Mou Sen shook his head and sighed.
‘You’ve lost your mind, Ke Xi,’ I said, pushing him out of the tent. ‘Go onto the Monument if you want to give a speech. We’re in the middle of a broadcast here.’ I watched him stagger away, then I sat down in the tent’s doorway to stop anyone else coming in. I knew the broadcast station would become the focus of any new power struggle in the Square.
Ke Xi climbed onto the Monument’s lower terrace and shouted through his megaphone. A large crowd of supporters gathered round him and cheered his every word. When he finished speaking, he passed his megaphone to one of his bodyguards and stepped down to shake hands with Beijing residents and sign the notebooks they thrust into his hands.

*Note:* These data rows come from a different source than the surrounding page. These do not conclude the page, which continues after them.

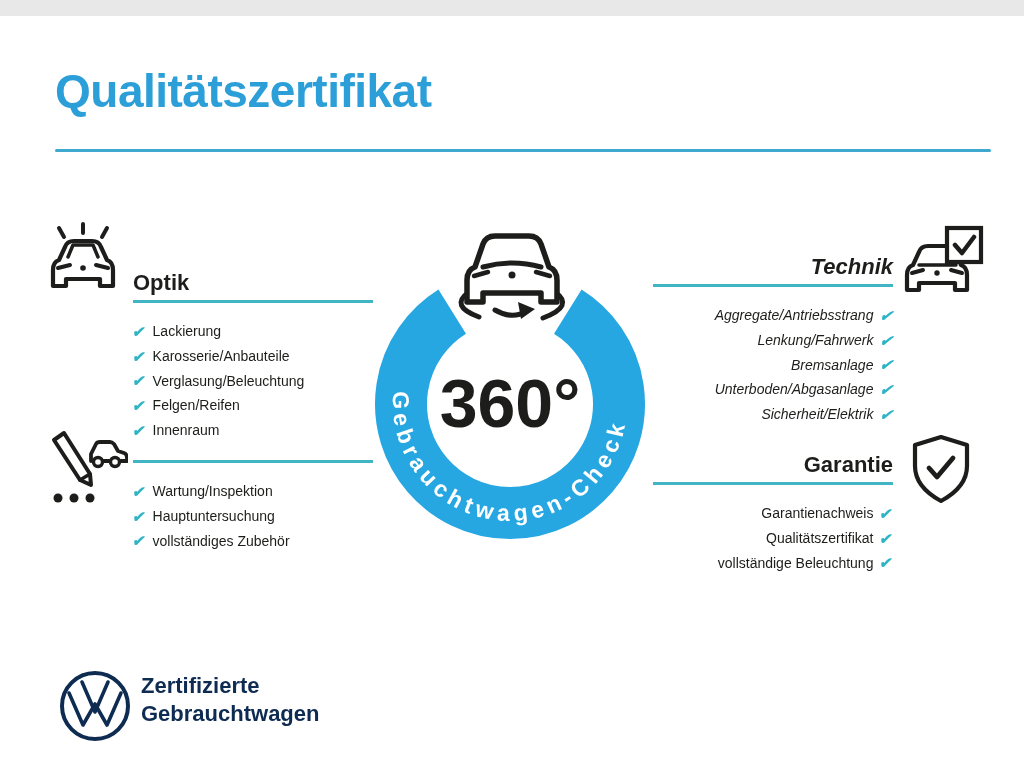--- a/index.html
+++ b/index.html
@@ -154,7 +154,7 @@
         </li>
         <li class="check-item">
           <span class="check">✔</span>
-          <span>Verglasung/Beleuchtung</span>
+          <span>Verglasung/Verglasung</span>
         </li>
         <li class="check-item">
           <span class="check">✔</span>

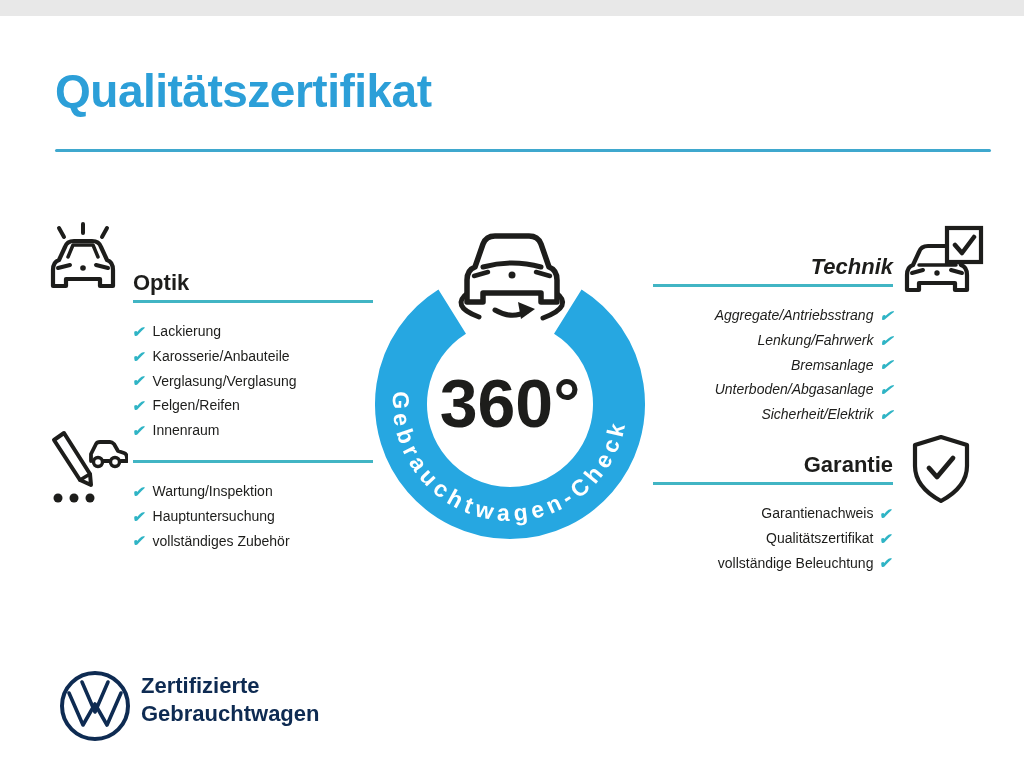--- a/index.html
+++ b/index.html
@@ -195,6 +195,7 @@
   </div>
 
   <div id="section-wartung" class="abs section">
+    <h2>Wartung</h2>
     <div class="rule"></div>
     <ul>
         <li class="check-item">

Mou Sen waved the Hunger Strike Termination Statement he’d been rewriting and said, ‘That’s it. I’m not making any more changes. Bai Ling can read it out at the press conference once she’s announced the end of the hunger strike to the students.’
‘They’re only taking orders from Sister Gao now,’ I said.
‘Well forge her signature here and tell them she’s approved it,’ he said pointing to the corner of the page.
‘Ask someone else to take it to them. I’m looking after this place.’ I didn’t want Nuwa to think I could be ordered around by Mou Sen.
It was nearly nine o’clock. Some of the hunger strikers had hobbled over to our broadcast station by themselves, others had been carried over on stretchers. But most of them were now gathered around the tent, listening to the tape of the Internationale and waiting for Bai Ling to make her announcement.
The hunger strikers didn’t know about the threat of martial law that was hanging over us, so when Bai Ling announced that the hunger strike had been called off, many of them felt betrayed. Someone shouted, ‘You’ve deceived us, you criminals!’